Arizona Star
by Don M. Russell
Trafford Publishing

"The afternoon desert wind was no longer a lady of solicitation for bartered affection; she evolved, transformed into a devilish irritant purely for gratification."

It wouldn’t be entirely false to say the author of this ode to the Old West never met an adjective he didn’t like. His prose, simultaneously formal yet colloquial, shares a family resemblance to the dialogue of Mattie Ross—Charles Portis’s spunky heroine who enlivens the pages of his classic western novel, True Grit. The writing style employed here by Russell—and noted in the book quote that precedes this review—turns something as mundane as a rising wind into insight as eloquent as it is engaging.

As his expressive depictions materialize, twirl, and grab readers’ attention like a dust devil rising from the desert, his plot takes a more traditional path. Jake is slow to anger but fast on the draw. He travels from Kansas to Tucson to help his brother defend the latter’s freight line from thieves and outlaws. In so doing, he becomes involved with stalwart lawmen, miscreants, malcontents, gunslingers, an ex-colonel who sees himself as an emperor, and, of course, a beautiful green-eyed blonde with romance on her mind.

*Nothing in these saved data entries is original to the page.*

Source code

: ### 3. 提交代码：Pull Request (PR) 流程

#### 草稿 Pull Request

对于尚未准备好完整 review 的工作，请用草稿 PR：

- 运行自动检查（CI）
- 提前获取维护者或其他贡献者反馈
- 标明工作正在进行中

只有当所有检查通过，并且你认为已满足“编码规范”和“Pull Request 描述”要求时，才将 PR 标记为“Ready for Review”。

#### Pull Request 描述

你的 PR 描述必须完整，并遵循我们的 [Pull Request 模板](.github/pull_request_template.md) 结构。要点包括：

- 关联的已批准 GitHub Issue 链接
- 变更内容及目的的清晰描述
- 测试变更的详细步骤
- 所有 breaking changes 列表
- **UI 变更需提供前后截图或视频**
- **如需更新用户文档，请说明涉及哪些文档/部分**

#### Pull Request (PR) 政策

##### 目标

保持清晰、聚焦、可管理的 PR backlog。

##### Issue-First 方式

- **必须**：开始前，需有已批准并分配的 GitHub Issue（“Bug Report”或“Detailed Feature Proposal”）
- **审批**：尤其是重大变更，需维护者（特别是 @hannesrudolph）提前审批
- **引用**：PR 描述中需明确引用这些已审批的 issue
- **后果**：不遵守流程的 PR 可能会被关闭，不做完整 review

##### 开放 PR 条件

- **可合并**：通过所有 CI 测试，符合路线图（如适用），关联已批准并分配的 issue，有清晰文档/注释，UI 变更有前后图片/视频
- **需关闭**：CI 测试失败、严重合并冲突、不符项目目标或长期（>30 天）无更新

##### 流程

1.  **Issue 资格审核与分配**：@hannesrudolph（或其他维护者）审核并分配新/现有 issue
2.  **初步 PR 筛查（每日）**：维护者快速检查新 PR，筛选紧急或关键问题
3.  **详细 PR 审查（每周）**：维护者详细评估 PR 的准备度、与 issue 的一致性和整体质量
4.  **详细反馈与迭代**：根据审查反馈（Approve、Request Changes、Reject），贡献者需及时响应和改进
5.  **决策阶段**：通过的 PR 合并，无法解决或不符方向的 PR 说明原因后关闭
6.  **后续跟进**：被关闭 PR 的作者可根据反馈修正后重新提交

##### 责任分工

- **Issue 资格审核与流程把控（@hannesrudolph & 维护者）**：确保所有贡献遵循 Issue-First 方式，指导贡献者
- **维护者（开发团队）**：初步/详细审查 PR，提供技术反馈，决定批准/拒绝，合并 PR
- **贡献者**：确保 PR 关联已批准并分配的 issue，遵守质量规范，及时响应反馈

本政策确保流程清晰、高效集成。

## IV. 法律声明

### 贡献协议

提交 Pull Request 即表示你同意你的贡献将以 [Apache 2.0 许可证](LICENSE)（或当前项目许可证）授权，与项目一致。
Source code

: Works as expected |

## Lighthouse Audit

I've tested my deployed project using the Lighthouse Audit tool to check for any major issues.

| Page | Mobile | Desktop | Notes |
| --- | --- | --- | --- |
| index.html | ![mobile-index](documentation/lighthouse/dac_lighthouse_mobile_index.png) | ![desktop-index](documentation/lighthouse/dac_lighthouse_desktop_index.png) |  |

While the story weaves its way through stagecoach holdups, shootouts, bar fights, kidnapping and more, the action stays center stage and moves along spiritedly by Russell’s penchant for smile-inducing similes such as, “And some men have a hunger for money that drives them like a bull elk in rutting season.” Historic, geographic, and atmospheric authenticity give Russell’s narrative the feel of a yarn spun by a savvy storyteller. The occasional cliché finds its way into dialogue now and then but not enough to taint this tale that is as long on lyricism as it is on liveliness. Long live westerns like Arizona Star.